Financial planning can seem like a daunting task sometimes. Where does one begin? What are the factors one must consider? Which financial instruments must one buy? Financial planning is a pre-requisite to a secured future life – it brings a structure and sense of certainty to your life. It is therefore extremely critical to living a financially stable life.
The first step to financial planning is always defining your goals and understand how the financial products you are considering can help you fulfil those goals. When you look at financial planning from this lens, it will seem much simpler in practice than it does in theory. Among the key asset classes to be considered in financial planning is life insurance. In this article, I will primarily delve into how this instrument can help you fulfil your and your family’s future goals and aspirations.
I have observed that a large number of people don’t consider life insurance purchase when planning their finances and are often unprotected from unprecedented life events. They believe that their accumulated wealth can weather them through the rocky roads and keep their future aspirations intact. However, that may not be the best approach to financial planning.

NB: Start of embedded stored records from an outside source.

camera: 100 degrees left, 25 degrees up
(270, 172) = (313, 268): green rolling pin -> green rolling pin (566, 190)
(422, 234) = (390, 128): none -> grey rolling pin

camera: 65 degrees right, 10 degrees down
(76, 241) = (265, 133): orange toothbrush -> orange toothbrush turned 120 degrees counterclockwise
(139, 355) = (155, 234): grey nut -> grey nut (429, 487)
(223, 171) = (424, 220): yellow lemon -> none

When advising people on financial planning, I always recommend the pyramid approach: a safety net makes the foundation of your financial pyramid, accumulating wealth forms the middle layer, and retirement as well as legacy planning the peak. Now, break down each layer further by identifying the goals that you want to plan for, and you will find it easier to identify the products you need in your financial portfolio.
If you notice, the foundation of your financial pyramid is a safety net and that’s where insurance comes in. Insurance serves the specific need for income replacement or for tiding you financially through unforeseen events like an extended illness. When you have security, i.e. insurance products in your financial portfolio, your accumulated wealth also stays protected from any sudden dents. Did you know that most Indians pay out of pocket for health-related expenses? A 2021 data by Azim Premji University shows that the Covid 19 pandemic pushed an additional 230 million people into poverty.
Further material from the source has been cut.